Data shown start

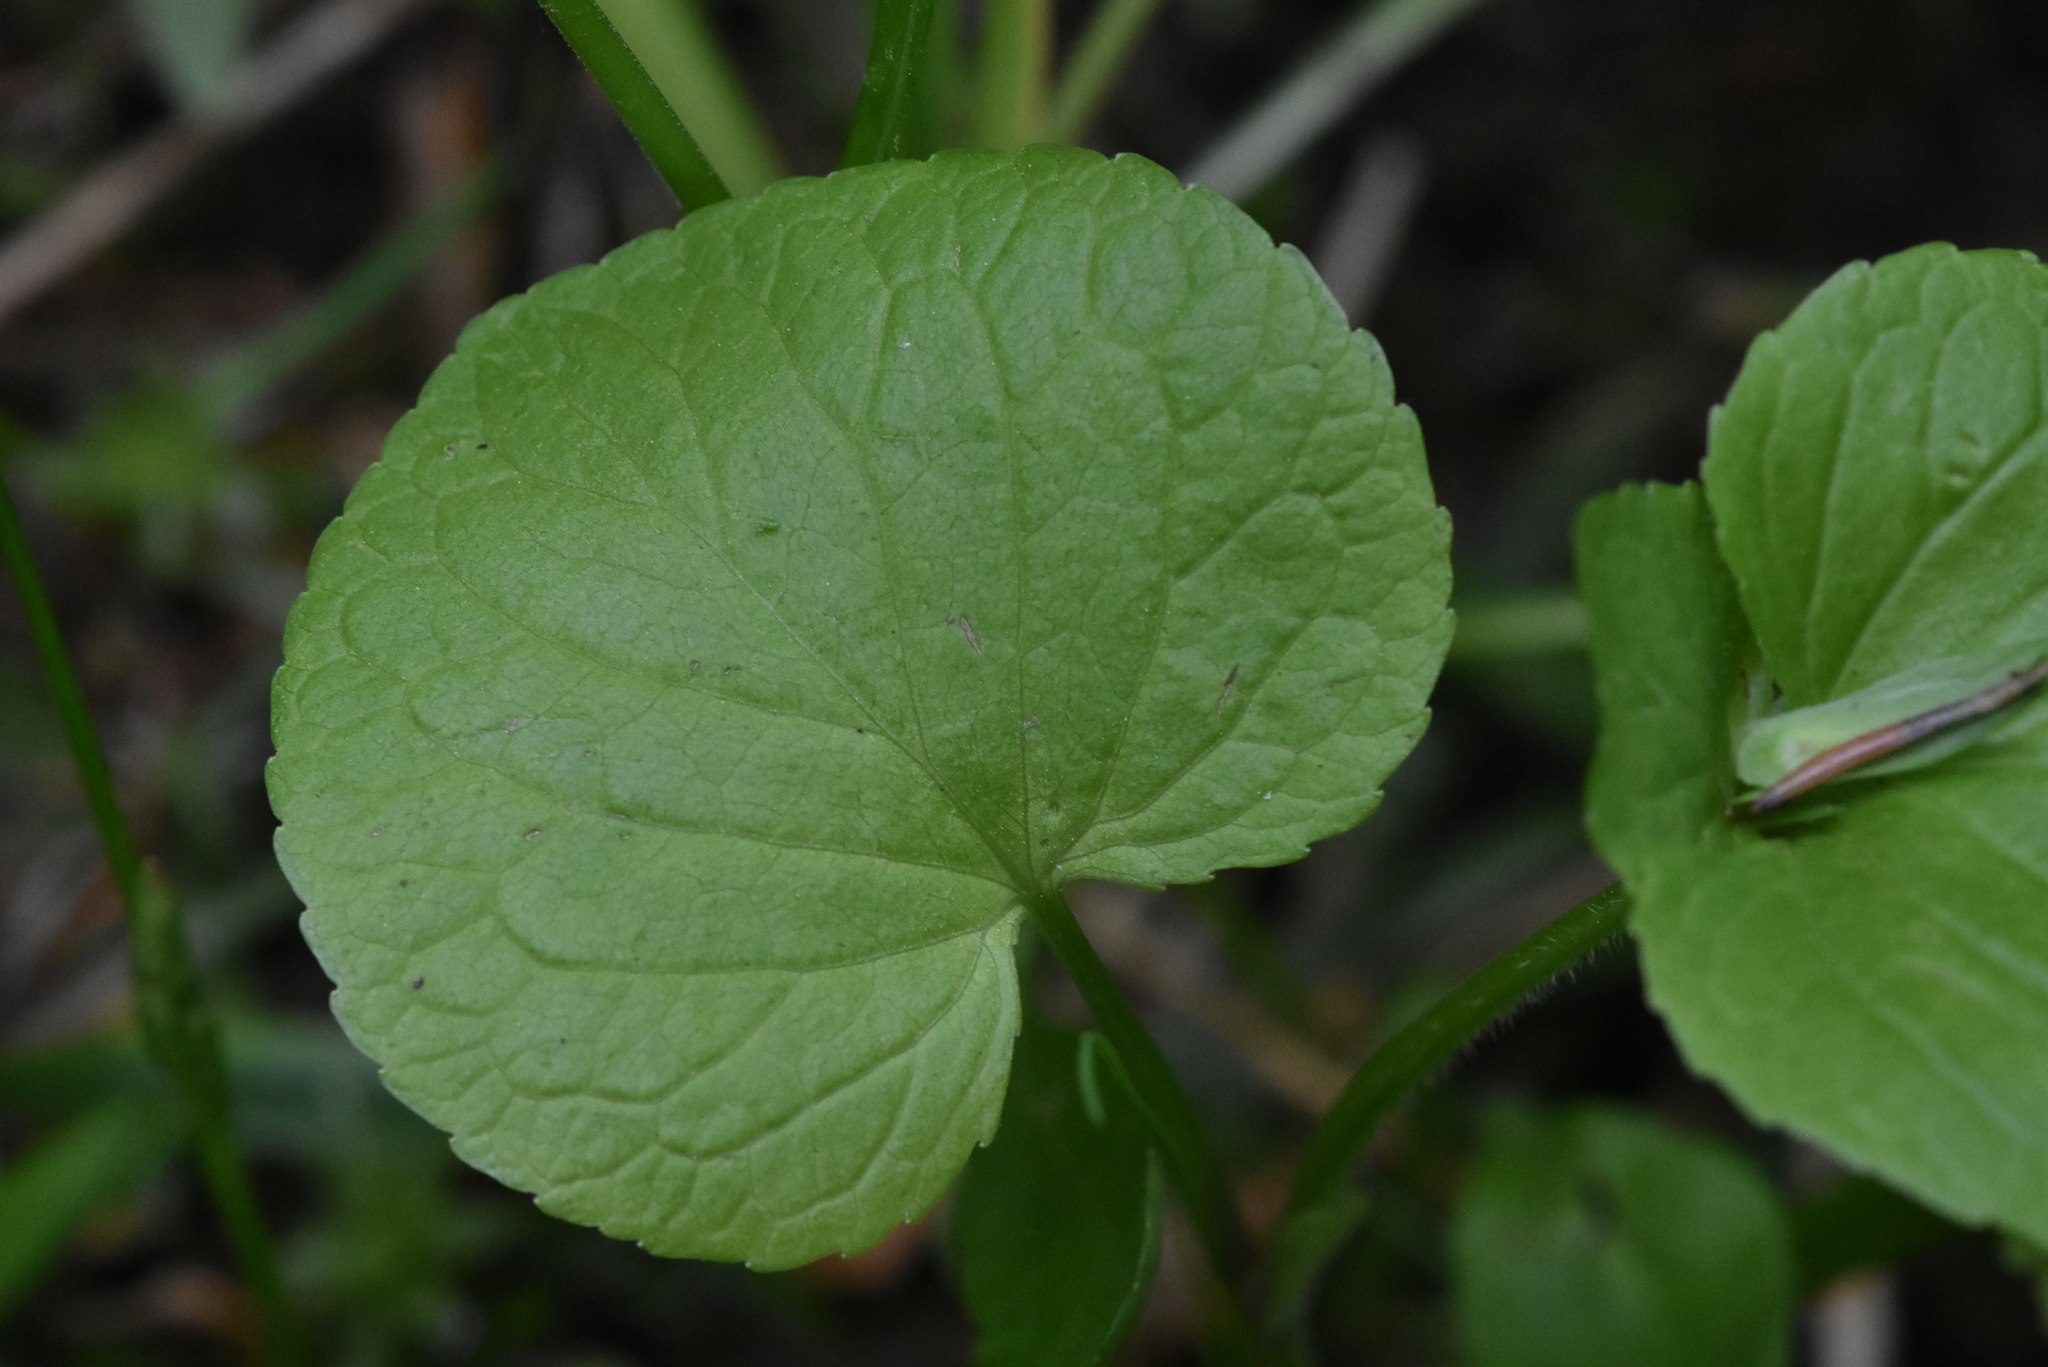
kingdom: Plantae
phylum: Tracheophyta
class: Magnoliopsida
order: Malpighiales
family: Violaceae
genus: Viola
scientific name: Viola mirabilis
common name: Wonder violet
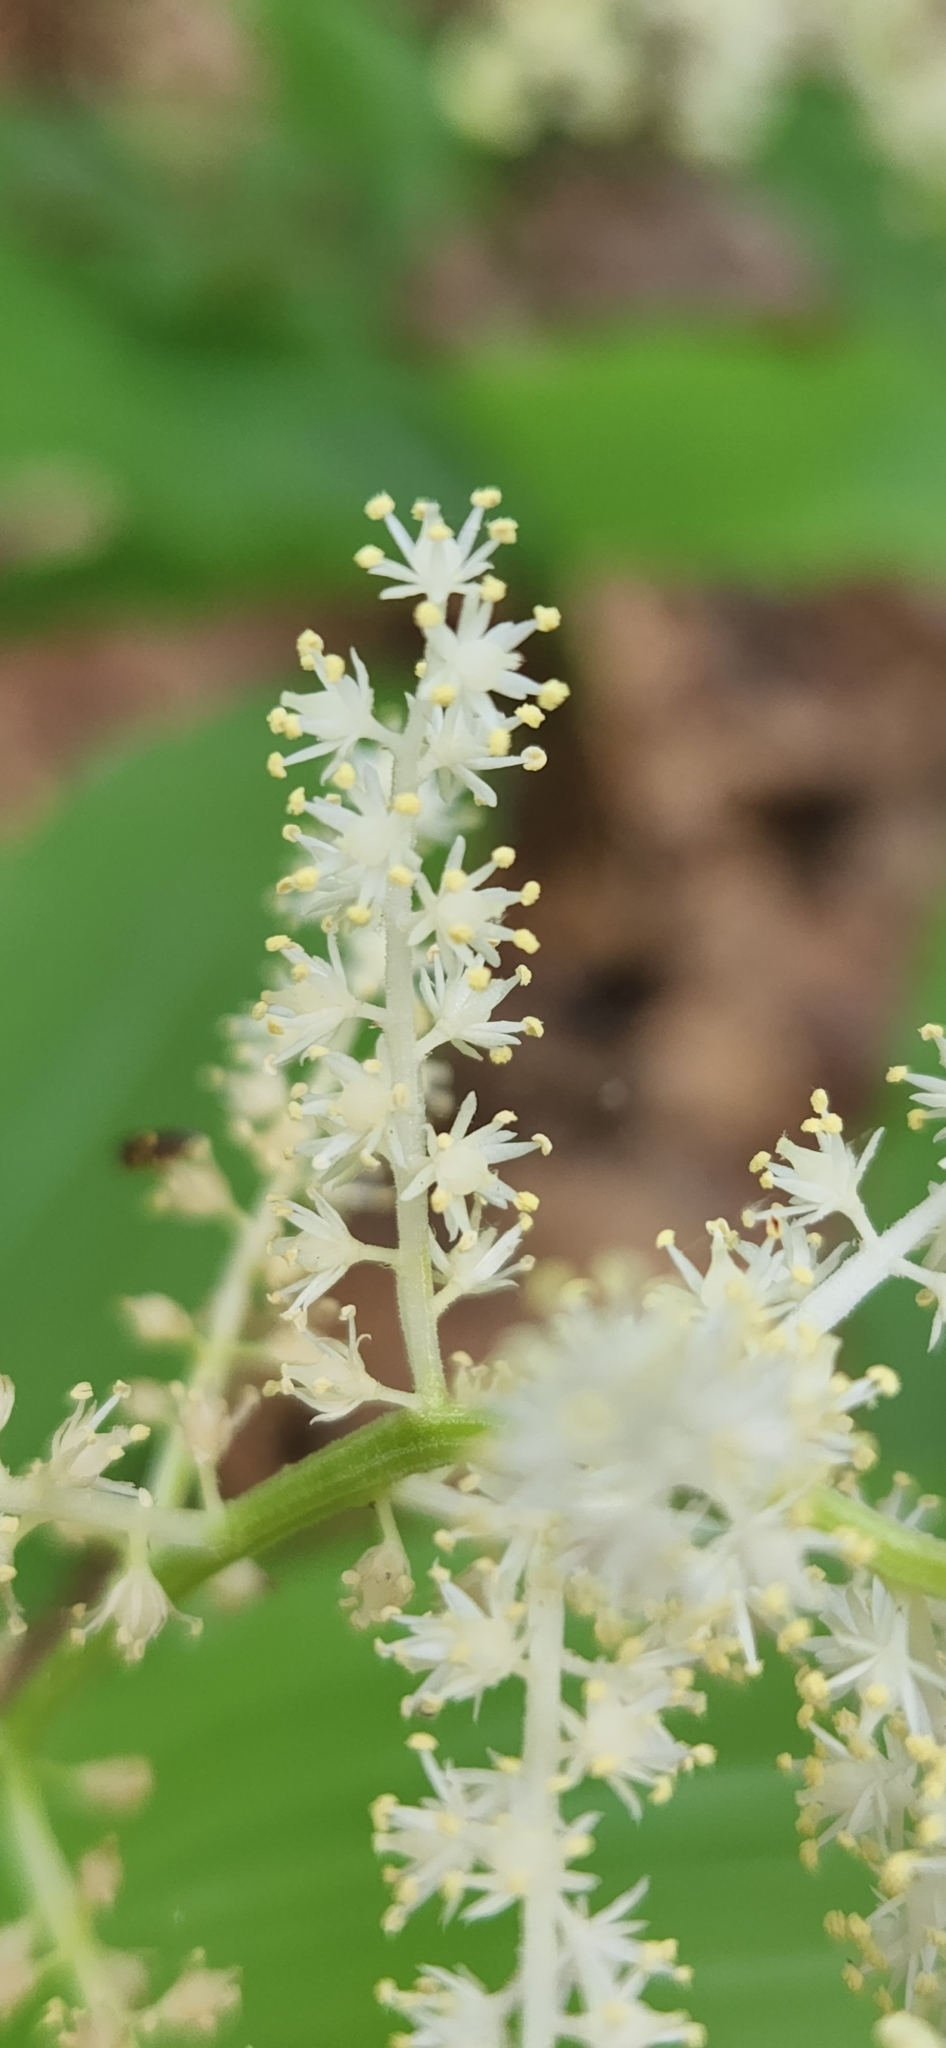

Data shown end

● Stated problem:
Reproduce the rows above, substituting "vernacular name" for "common name" and changing nothing else. Omit the pictures.

● Answer below:
kingdom: Plantae
phylum: Tracheophyta
class: Magnoliopsida
order: Malpighiales
family: Violaceae
genus: Viola
scientific name: Viola mirabilis
vernacular name: Wonder violet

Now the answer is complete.